**Task description**.
Convert the lines below into a JSON list of strings, one string per line, skipping blank lines. Leave the pictures out of the list.

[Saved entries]
● ● ● ● ● ● ●

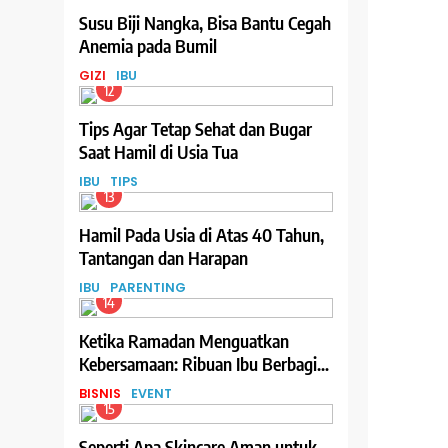
Susu Biji Nangka, Bisa Bantu Cegah
Anemia pada Bumil
GIZI
IBU
12
Tips Agar Tetap Sehat dan Bugar
Saat Hamil di Usia Tua
IBU
TIPS
13
Hamil Pada Usia di Atas 40 Tahun,
Tantangan dan Harapan
IBU
PARENTING
14
Ketika Ramadan Menguatkan
Kebersamaan: Ribuan Ibu Berbagi
Hidangan Berbuka melalui Program
BISNIS
EVENT
Teh Celup Sosro
15
Seperti Apa Skincare Aman untuk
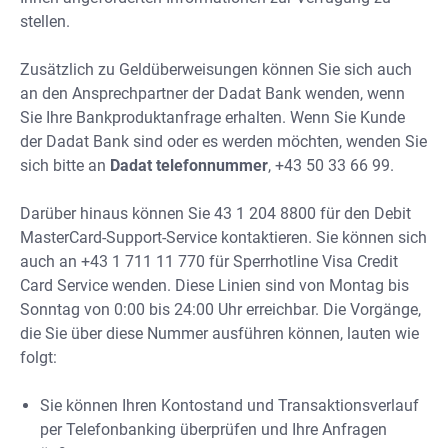
stellen.
Zusätzlich zu Geldüberweisungen können Sie sich auch
an den Ansprechpartner der Dadat Bank wenden, wenn
Sie Ihre Bankproduktanfrage erhalten. Wenn Sie Kunde
der Dadat Bank sind oder es werden möchten, wenden Sie
sich bitte an
Dadat telefonnummer
, +43 50 33 66 99.
Darüber hinaus können Sie 43 1 204 8800 für den Debit
MasterCard-Support-Service kontaktieren. Sie können sich
auch an +43 1 711 11 770 für Sperrhotline Visa Credit
Card Service wenden. Diese Linien sind von Montag bis
Sonntag von 0:00 bis 24:00 Uhr erreichbar. Die Vorgänge,
die Sie über diese Nummer ausführen können, lauten wie
folgt:
Sie können Ihren Kontostand und Transaktionsverlauf
per Telefonbanking überprüfen und Ihre Anfragen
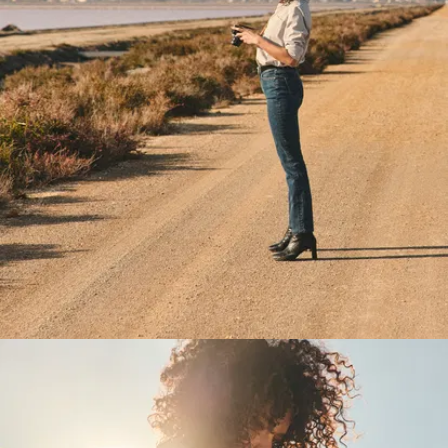
können.
Ein mittelhoher
Bund:
Wir haben
uns für diese
Höhe
entschieden, weil
sie sowohl
schmeichelhaft
als auch bequem
ist. Der Bund
lässt sich mit
einem Knopf und
einem YKK-
Reißverschluss
schließen.
Strategisch
platzierte
Taschen:
Sie
sind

● ● ● ● ● ● ●

**Answer for the task**.
[
  "Susu Biji Nangka, Bisa Bantu Cegah",
  "Anemia pada Bumil",
  "GIZI",
  "IBU",
  "12",
  "Tips Agar Tetap Sehat dan Bugar",
  "Saat Hamil di Usia Tua",
  "IBU",
  "TIPS",
  "13",
  "Hamil Pada Usia di Atas 40 Tahun,",
  "Tantangan dan Harapan",
  "IBU",
  "PARENTING",
  "14",
  "Ketika Ramadan Menguatkan",
  "Kebersamaan: Ribuan Ibu Berbagi",
  "Hidangan Berbuka melalui Program",
  "BISNIS",
  "EVENT",
  "Teh Celup Sosro",
  "15",
  "Seperti Apa Skincare Aman untuk",
  "stellen.",
  "Zusätzlich zu Geldüberweisungen können Sie sich auch",
  "an den Ansprechpartner der Dadat Bank wenden, wenn",
  "Sie Ihre Bankproduktanfrage erhalten. Wenn Sie Kunde",
  "der Dadat Bank sind oder es werden möchten, wenden Sie",
  "sich bitte an",
  "Dadat telefonnummer",
  ", +43 50 33 66 99.",
  "Darüber hinaus können Sie 43 1 204 8800 für den Debit",
  "MasterCard-Support-Service kontaktieren. Sie können sich",
  "auch an +43 1 711 11 770 für Sperrhotline Visa Credit",
  "Card Service wenden. Diese Linien sind von Montag bis",
  "Sonntag von 0:00 bis 24:00 Uhr erreichbar. Die Vorgänge,",
  "die Sie über diese Nummer ausführen können, lauten wie",
  "folgt:",
  "Sie können Ihren Kontostand und Transaktionsverlauf",
  "per Telefonbanking überprüfen und Ihre Anfragen",
  "können.",
  "Ein mittelhoher",
  "Bund:",
  "Wir haben",
  "uns für diese",
  "Höhe",
  "entschieden, weil",
  "sie sowohl",
  "schmeichelhaft",
  "als auch bequem",
  "ist. Der Bund",
  "lässt sich mit",
  "einem Knopf und",
  "einem YKK-",
  "Reißverschluss",
  "schließen.",
  "Strategisch",
  "platzierte",
  "Taschen:",
  "Sie",
  "sind"
]